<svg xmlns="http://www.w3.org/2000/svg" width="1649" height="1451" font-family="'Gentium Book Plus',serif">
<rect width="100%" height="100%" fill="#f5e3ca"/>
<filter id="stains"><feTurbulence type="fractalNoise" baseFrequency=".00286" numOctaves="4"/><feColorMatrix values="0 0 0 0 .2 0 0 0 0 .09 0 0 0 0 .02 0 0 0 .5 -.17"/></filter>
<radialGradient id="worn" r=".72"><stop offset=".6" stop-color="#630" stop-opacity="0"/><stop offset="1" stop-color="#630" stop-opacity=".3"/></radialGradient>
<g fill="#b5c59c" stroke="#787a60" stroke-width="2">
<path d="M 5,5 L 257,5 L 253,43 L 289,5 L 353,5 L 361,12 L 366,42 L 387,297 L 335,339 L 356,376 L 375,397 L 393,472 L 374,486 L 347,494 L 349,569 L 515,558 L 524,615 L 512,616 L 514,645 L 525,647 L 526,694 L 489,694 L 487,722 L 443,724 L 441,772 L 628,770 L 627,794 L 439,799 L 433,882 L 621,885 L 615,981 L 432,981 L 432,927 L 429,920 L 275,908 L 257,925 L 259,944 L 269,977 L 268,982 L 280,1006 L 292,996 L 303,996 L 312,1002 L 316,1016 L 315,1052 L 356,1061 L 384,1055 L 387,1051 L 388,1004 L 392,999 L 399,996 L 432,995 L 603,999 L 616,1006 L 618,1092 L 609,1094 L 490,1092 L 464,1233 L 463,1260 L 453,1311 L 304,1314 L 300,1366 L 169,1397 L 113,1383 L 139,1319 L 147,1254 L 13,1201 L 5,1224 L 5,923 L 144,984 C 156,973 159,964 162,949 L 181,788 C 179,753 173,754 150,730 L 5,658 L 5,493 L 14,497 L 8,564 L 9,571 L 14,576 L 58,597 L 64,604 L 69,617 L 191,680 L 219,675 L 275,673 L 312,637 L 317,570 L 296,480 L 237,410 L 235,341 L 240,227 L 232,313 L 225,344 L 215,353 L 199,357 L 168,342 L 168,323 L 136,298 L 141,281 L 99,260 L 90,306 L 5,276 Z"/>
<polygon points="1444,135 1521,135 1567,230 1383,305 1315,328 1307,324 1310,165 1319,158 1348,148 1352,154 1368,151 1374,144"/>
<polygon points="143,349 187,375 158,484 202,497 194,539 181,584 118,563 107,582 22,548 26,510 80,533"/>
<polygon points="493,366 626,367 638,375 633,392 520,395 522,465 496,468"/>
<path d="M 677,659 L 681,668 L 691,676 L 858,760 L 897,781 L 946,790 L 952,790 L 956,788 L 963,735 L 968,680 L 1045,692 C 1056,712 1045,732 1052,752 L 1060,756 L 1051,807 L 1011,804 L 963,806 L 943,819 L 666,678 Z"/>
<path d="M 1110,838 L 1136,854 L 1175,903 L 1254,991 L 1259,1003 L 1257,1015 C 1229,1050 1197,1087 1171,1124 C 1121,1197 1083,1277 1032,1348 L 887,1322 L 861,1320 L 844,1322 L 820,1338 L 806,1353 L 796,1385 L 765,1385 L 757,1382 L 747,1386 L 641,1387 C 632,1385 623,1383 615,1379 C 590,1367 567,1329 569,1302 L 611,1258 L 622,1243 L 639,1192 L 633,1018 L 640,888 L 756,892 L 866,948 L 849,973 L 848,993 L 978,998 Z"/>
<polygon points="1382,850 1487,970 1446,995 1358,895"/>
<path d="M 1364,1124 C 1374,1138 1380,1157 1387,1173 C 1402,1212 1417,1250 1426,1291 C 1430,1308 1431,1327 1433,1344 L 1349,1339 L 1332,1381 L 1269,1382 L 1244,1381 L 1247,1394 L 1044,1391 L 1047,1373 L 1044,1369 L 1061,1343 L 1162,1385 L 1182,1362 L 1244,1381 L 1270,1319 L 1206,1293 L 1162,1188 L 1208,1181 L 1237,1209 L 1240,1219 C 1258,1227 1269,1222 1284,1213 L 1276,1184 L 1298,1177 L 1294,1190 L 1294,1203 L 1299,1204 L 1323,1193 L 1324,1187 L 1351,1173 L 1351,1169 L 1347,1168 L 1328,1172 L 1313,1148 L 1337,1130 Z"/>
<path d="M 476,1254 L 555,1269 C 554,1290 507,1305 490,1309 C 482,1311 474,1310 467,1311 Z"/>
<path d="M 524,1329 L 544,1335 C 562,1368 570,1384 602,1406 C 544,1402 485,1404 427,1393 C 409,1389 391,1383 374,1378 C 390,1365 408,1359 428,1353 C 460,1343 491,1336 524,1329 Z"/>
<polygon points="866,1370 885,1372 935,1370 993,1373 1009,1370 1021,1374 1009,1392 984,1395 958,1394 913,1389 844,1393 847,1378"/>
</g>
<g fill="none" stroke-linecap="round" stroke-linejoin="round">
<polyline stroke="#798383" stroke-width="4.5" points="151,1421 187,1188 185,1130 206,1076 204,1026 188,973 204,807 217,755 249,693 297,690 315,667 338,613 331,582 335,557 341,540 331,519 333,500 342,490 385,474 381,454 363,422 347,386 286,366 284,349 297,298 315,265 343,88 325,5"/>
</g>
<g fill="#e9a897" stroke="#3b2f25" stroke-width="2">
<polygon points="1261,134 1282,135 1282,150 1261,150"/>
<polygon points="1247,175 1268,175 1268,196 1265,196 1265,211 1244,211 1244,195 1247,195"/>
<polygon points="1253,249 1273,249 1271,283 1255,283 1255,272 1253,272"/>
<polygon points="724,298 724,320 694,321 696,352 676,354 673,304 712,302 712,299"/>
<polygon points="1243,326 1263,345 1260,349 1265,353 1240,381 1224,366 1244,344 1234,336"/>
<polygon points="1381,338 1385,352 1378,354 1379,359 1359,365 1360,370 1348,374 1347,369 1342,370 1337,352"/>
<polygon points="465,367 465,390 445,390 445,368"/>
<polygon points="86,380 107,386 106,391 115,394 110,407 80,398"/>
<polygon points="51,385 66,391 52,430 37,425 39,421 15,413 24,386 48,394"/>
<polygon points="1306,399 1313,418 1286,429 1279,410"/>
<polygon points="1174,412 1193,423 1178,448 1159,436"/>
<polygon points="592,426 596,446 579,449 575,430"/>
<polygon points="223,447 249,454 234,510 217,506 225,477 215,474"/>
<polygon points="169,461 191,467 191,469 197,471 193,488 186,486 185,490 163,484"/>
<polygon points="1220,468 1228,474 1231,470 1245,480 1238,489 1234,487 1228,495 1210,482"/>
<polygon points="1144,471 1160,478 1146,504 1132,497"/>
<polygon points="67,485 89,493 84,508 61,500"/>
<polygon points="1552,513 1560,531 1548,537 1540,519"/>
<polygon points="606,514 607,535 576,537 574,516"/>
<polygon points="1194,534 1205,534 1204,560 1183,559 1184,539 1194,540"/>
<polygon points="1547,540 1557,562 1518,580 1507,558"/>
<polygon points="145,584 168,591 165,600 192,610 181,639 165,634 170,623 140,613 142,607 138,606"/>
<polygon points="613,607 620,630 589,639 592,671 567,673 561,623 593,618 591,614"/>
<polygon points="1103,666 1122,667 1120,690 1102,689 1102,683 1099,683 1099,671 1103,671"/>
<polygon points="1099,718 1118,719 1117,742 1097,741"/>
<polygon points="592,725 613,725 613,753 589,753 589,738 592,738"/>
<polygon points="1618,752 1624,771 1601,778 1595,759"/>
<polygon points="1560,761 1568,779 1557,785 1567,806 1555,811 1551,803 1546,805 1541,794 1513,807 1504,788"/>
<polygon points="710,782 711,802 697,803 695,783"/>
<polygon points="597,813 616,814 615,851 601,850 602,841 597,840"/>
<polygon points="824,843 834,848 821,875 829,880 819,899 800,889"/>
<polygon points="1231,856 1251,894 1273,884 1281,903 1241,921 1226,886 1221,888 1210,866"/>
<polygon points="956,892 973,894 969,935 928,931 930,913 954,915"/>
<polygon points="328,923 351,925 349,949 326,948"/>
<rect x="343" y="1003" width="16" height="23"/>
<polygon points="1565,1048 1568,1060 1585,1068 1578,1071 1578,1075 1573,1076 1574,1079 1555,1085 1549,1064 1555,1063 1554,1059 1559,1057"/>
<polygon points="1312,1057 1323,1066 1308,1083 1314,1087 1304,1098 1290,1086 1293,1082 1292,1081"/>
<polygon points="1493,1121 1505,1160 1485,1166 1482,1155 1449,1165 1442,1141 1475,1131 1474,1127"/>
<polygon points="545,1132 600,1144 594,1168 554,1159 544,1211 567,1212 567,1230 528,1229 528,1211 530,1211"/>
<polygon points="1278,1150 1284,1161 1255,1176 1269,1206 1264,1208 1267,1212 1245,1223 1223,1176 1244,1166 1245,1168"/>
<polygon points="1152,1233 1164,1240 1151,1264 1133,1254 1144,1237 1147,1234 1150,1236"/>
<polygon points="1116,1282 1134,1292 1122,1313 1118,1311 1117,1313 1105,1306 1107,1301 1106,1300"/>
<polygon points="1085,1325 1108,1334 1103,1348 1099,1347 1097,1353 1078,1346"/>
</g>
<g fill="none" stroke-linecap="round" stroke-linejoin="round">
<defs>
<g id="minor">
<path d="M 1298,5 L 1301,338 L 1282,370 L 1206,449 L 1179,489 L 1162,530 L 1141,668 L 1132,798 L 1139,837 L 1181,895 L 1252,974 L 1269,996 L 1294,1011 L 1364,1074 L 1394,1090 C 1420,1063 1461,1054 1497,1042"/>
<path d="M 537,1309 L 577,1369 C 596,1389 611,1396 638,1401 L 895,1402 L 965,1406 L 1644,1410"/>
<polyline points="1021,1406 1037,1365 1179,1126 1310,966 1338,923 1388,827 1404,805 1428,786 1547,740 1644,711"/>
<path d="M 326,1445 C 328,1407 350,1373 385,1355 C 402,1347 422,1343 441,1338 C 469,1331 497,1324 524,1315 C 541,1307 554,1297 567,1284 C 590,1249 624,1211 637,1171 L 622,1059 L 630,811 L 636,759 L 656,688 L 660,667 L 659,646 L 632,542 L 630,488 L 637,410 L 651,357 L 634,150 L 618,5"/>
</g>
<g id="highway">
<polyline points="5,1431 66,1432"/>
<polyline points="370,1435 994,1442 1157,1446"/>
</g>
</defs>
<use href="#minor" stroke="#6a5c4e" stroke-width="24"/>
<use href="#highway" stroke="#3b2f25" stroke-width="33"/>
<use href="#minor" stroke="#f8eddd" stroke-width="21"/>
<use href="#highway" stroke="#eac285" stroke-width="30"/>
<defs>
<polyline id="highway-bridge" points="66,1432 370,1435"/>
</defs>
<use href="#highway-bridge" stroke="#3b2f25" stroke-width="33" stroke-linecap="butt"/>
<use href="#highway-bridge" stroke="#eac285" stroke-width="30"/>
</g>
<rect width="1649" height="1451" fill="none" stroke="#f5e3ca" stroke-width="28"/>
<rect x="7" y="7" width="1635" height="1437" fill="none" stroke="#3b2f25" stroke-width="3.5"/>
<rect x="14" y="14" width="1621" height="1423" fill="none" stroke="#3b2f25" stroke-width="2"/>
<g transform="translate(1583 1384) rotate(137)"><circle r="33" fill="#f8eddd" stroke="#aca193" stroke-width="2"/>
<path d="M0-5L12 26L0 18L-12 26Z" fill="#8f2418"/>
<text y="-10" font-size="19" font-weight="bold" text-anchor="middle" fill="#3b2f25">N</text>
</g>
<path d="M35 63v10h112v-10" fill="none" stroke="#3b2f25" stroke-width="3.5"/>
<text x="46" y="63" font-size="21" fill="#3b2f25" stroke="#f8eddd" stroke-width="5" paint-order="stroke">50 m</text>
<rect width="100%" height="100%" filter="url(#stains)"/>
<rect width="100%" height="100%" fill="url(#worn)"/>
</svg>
+ + + + + + +
## How to complete this task
Please provide the number of lines in the listing above that contain the word "worn", and nothing further.

## Response
2